Entries taken from a collection
-- Opening Marker --

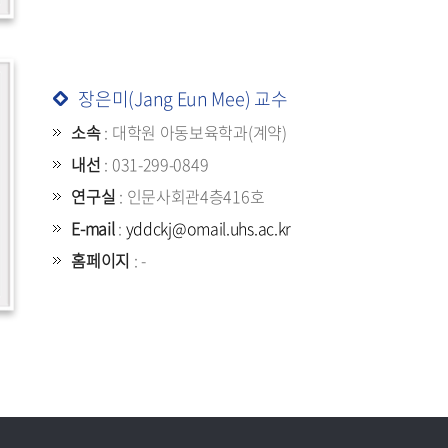
장은미(Jang Eun Mee) 교수
소속
: 대학원 아동보육학과(계약)
내선
: 031-299-0849
연구실
: 인문사회관4층416호
E-mail
:
yddckj@omail.uhs.ac.kr
홈페이지
: -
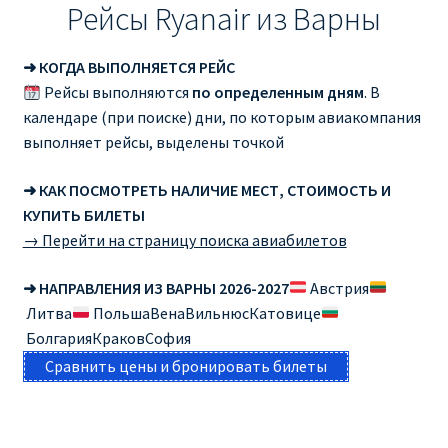
Рейсы Ryanair из Варны
➜ КОГДА ВЫПОЛНЯЕТСЯ РЕЙС
Рейсы выполняются
по определенным дням
. В
календаре (при поиске) дни, по которым авиакомпания
выполняет рейсы, выделены точкой
➜ КАК ПОСМОТРЕТЬ НАЛИЧИЕ МЕСТ, СТОИМОСТЬ И
КУПИТЬ БИЛЕТЫ
→ Перейти на страницу поиска авиабилетов
➜ НАПРАВЛЕНИЯ ИЗ ВАРНЫ 2026-2027
Австрия
Литва
ПольшаВенаВильнюсКатовице
БолгарияКраковСофия
Сравнить цены и бронировать билеты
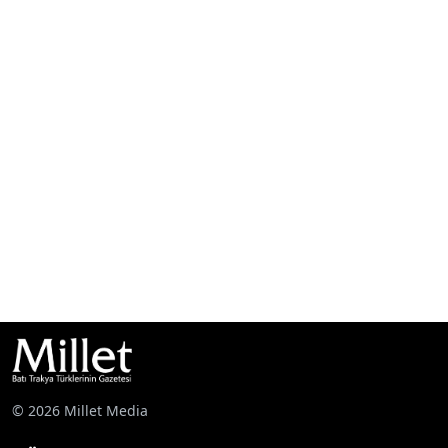
© 2026 Millet Media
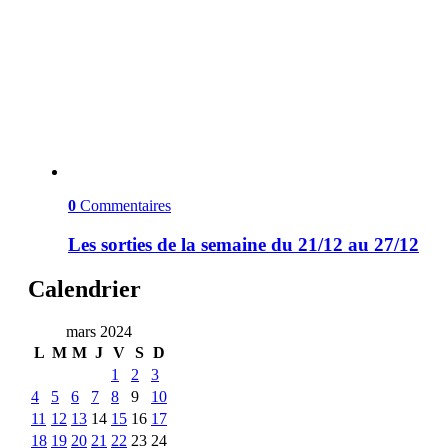
0
Commentaires
Les sorties de la semaine du 21/12 au 27/12
Calendrier
mars 2024
L
M
M
J
V
S
D
1
2
3
4
5
6
7
8
9
10
11
12
13
14
15
16
17
18
19
20
21
22
23
24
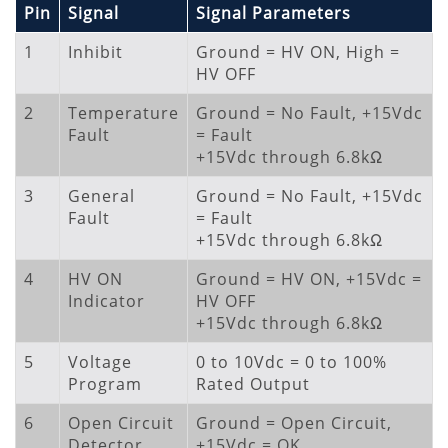
Pin
Signal
Signal Parameters
1
Inhibit
Ground = HV ON, High =
HV OFF
2
Temperature
Ground = No Fault, +15Vdc
Fault
= Fault
+15Vdc through 6.8kΩ
3
General
Ground = No Fault, +15Vdc
Fault
= Fault
+15Vdc through 6.8kΩ
4
HV ON
Ground = HV ON, +15Vdc =
Indicator
HV OFF
+15Vdc through 6.8kΩ
5
Voltage
0 to 10Vdc = 0 to 100%
Program
Rated Output
6
Open Circuit
Ground = Open Circuit,
Detector
+15Vdc = OK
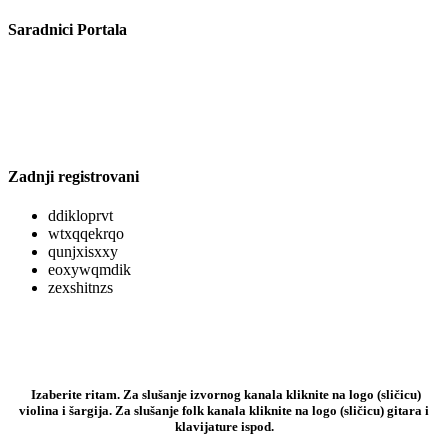
Saradnici Portala
Zadnji registrovani
ddikloprvt
wtxqqekrqo
qunjxisxxy
eoxywqmdik
zexshitnzs
Izaberite ritam. Za slušanje izvornog kanala kliknite na logo (sličicu)
violina i šargija. Za slušanje folk kanala kliknite na logo (sličicu) gitara i
klavijature ispod.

-- Closing Marker --

What you return should be only the exact lines from the top of the entries through the line with "выполняет рейсы, выделены точкой", minus the pictures.

장은미(Jang Eun Mee) 교수
소속
: 대학원 아동보육학과(계약)
내선
: 031-299-0849
연구실
: 인문사회관4층416호
E-mail
:
yddckj@omail.uhs.ac.kr
홈페이지
: -
Рейсы Ryanair из Варны
➜ КОГДА ВЫПОЛНЯЕТСЯ РЕЙС
Рейсы выполняются
по определенным дням
. В
календаре (при поиске) дни, по которым авиакомпания
выполняет рейсы, выделены точкой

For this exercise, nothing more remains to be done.